[Start of section]

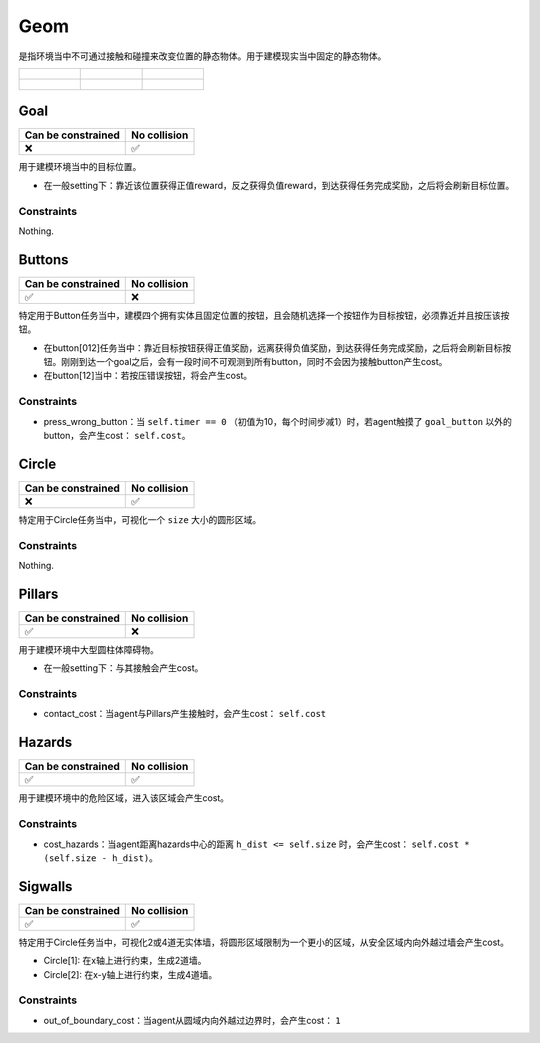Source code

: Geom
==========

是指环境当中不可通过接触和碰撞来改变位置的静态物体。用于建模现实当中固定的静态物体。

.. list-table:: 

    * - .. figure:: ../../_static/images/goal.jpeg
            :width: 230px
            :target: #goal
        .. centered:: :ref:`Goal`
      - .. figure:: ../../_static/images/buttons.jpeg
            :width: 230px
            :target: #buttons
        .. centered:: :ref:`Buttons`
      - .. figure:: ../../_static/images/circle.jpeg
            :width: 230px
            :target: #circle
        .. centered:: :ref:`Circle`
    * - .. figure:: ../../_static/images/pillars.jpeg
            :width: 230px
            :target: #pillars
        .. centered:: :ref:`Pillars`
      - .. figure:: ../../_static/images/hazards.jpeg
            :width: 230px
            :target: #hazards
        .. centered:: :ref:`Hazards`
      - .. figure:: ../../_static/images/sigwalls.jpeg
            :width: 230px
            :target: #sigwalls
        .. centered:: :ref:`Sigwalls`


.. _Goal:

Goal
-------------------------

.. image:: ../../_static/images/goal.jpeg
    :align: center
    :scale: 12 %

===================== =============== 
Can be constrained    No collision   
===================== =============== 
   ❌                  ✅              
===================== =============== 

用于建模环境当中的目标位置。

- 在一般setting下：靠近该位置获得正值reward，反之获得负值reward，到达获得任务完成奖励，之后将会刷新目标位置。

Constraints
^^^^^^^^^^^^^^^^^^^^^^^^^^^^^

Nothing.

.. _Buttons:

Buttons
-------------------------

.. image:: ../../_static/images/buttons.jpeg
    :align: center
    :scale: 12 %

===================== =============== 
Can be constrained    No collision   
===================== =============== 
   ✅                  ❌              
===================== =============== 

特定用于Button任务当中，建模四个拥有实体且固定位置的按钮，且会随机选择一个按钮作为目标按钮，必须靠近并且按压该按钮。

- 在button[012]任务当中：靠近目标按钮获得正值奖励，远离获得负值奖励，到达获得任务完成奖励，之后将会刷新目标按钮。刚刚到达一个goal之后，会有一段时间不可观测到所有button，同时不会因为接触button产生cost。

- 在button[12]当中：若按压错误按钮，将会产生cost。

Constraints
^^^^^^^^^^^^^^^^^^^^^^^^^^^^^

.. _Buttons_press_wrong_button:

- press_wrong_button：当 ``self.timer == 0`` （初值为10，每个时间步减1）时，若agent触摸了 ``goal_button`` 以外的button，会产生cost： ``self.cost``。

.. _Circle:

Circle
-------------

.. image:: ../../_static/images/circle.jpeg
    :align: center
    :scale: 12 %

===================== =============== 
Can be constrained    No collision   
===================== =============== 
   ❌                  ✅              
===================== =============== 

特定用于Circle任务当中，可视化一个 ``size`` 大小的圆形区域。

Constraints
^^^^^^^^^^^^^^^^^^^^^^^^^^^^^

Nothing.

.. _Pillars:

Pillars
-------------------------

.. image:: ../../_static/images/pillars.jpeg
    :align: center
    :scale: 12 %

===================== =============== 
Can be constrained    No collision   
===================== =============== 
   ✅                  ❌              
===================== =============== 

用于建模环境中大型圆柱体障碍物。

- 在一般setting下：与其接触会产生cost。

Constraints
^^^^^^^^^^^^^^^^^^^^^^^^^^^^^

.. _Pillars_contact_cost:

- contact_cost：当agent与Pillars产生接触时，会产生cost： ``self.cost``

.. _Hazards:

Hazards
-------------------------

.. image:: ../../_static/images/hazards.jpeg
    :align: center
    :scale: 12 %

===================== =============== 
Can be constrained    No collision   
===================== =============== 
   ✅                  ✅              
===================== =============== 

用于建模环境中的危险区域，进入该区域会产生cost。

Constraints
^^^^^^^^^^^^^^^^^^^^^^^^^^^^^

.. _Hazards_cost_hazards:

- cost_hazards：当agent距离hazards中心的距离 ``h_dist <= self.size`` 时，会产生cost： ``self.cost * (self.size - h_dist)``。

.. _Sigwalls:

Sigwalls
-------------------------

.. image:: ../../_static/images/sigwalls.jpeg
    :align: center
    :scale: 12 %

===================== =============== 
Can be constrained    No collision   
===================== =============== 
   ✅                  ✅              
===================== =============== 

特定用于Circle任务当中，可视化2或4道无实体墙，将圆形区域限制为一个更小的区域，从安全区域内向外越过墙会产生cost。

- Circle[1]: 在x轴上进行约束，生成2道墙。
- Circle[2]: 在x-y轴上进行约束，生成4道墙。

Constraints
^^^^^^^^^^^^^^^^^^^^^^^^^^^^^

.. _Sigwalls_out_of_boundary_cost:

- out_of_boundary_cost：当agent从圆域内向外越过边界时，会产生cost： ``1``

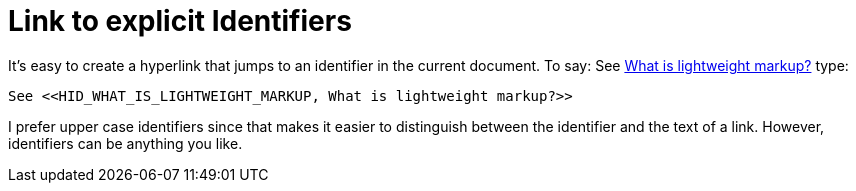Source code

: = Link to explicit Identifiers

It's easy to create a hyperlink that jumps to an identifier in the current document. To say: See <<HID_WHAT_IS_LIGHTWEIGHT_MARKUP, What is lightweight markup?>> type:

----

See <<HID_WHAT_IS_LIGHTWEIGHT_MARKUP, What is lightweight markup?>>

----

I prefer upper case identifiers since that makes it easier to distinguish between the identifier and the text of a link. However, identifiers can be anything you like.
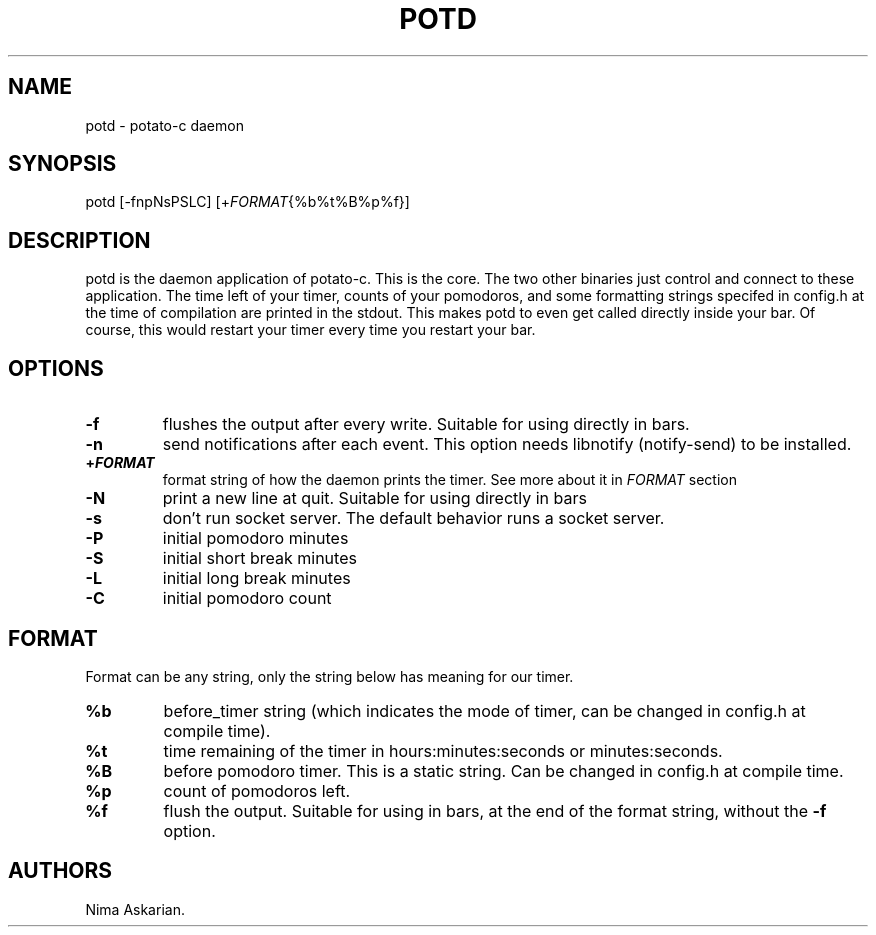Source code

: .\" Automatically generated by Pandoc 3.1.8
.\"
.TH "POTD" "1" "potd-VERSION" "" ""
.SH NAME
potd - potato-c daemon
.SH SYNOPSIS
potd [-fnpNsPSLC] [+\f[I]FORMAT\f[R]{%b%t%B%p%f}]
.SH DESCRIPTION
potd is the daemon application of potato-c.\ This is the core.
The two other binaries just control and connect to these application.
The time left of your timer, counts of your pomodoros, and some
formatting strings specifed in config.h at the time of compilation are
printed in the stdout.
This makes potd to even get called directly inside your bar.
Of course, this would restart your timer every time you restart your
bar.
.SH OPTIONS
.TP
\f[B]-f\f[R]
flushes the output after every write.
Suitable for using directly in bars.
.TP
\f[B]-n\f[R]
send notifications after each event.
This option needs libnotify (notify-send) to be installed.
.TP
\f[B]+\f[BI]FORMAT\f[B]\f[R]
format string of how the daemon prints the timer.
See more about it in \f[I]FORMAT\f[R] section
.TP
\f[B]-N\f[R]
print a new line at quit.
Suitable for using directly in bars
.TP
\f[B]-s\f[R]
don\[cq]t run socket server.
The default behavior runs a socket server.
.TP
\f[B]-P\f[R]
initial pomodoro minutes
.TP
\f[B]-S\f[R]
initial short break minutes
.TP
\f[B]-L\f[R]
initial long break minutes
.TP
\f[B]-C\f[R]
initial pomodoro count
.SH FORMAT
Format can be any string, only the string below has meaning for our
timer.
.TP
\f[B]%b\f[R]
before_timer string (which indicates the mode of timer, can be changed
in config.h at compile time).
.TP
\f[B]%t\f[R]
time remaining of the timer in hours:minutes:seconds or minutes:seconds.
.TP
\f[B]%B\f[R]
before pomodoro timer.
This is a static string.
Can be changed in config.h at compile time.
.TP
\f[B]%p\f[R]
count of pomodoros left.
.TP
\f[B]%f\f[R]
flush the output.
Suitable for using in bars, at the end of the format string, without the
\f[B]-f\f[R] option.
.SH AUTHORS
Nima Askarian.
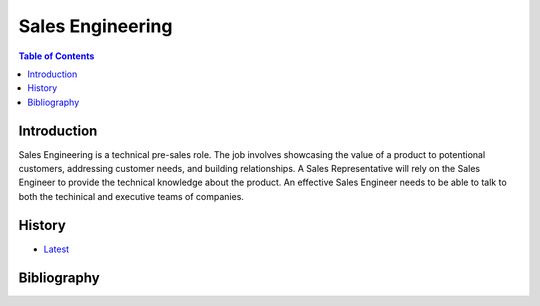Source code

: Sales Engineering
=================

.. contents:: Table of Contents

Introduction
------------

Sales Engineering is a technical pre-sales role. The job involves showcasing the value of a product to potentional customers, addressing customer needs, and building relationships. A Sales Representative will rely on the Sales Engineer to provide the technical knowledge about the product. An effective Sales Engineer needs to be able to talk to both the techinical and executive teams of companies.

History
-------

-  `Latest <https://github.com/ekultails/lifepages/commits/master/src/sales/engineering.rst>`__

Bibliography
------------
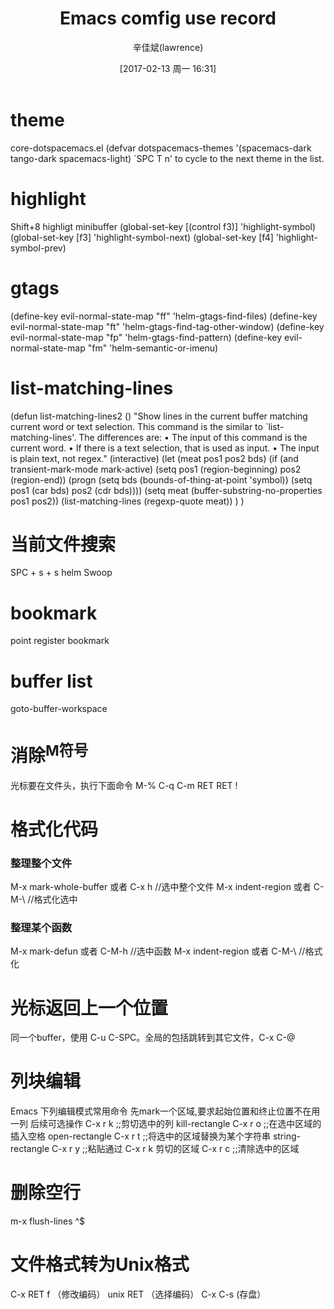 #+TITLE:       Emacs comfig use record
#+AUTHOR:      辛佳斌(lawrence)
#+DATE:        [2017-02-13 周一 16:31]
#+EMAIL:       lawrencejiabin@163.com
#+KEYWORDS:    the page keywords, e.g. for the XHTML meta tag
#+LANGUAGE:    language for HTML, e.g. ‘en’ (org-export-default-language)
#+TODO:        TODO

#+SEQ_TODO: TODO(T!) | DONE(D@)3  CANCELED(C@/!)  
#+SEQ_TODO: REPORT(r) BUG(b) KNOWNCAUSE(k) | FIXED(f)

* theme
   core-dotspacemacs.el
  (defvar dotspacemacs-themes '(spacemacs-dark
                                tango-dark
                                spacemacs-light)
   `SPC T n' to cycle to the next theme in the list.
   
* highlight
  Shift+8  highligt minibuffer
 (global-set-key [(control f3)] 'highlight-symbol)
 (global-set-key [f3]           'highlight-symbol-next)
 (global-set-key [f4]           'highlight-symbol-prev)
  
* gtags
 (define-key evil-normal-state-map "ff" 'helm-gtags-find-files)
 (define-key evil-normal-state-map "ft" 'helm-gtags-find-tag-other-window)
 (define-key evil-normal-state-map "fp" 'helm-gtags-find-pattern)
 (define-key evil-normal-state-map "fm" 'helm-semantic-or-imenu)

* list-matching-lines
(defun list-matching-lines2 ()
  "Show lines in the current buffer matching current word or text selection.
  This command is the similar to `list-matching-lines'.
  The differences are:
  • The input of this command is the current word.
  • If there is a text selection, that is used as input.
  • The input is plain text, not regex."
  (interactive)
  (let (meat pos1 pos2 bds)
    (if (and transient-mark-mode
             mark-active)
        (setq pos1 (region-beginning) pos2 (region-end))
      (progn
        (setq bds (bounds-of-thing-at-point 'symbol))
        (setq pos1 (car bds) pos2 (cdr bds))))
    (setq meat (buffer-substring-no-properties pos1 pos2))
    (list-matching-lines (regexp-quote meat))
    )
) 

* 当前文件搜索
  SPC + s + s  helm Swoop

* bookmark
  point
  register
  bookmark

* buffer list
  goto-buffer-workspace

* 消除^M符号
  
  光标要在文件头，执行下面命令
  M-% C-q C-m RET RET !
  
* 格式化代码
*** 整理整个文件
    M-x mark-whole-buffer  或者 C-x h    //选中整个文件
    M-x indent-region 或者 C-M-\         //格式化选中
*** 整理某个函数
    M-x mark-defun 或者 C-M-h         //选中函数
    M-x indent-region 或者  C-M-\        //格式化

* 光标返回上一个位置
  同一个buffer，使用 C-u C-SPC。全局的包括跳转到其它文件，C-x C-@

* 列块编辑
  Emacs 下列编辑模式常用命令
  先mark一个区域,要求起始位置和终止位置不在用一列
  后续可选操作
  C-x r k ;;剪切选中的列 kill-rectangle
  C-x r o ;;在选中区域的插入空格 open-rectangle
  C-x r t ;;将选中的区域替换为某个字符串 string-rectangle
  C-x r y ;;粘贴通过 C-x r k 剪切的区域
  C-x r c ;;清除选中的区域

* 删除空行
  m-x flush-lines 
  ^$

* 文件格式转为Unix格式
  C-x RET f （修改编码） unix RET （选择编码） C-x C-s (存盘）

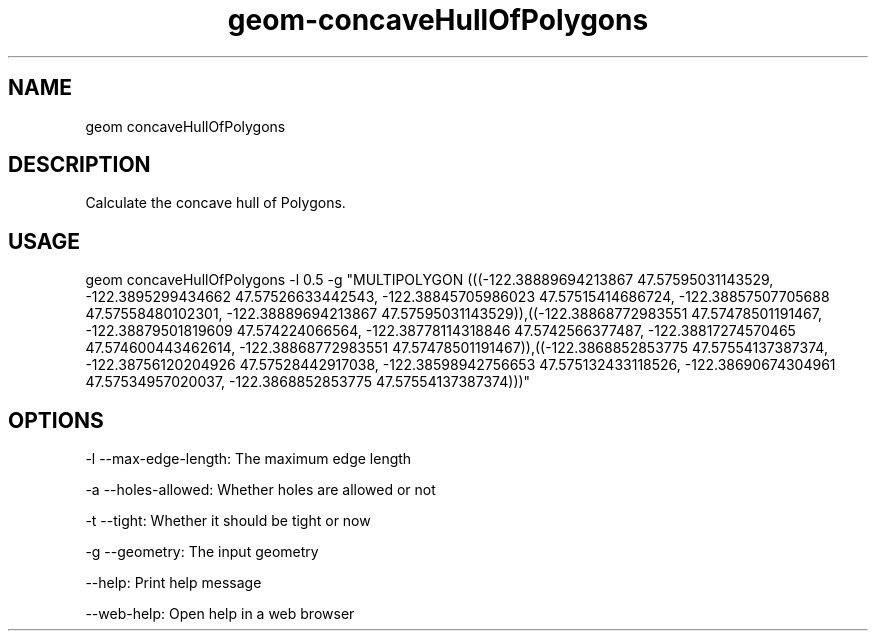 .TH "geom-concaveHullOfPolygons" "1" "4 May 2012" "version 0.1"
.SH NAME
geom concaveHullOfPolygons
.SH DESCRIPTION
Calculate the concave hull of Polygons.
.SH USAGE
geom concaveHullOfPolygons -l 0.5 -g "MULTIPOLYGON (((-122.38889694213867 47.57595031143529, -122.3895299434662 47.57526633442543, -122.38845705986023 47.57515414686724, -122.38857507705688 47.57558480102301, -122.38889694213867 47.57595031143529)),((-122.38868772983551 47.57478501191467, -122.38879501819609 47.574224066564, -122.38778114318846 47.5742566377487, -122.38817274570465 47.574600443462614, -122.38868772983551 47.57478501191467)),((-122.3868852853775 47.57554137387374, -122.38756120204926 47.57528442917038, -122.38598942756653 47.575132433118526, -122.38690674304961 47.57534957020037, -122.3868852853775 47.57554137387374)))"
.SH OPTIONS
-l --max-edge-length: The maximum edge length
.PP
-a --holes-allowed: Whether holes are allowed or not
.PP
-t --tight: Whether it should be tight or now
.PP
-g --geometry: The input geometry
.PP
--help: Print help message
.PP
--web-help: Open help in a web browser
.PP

[End of section]

The answer consists of the lines above that include the word "your", each copied exactly.

RESULT FOR THIS EXERCISE:
The time left of your timer, counts of your pomodoros, and some
This makes potd to even get called directly inside your bar.
Of course, this would restart your timer every time you restart your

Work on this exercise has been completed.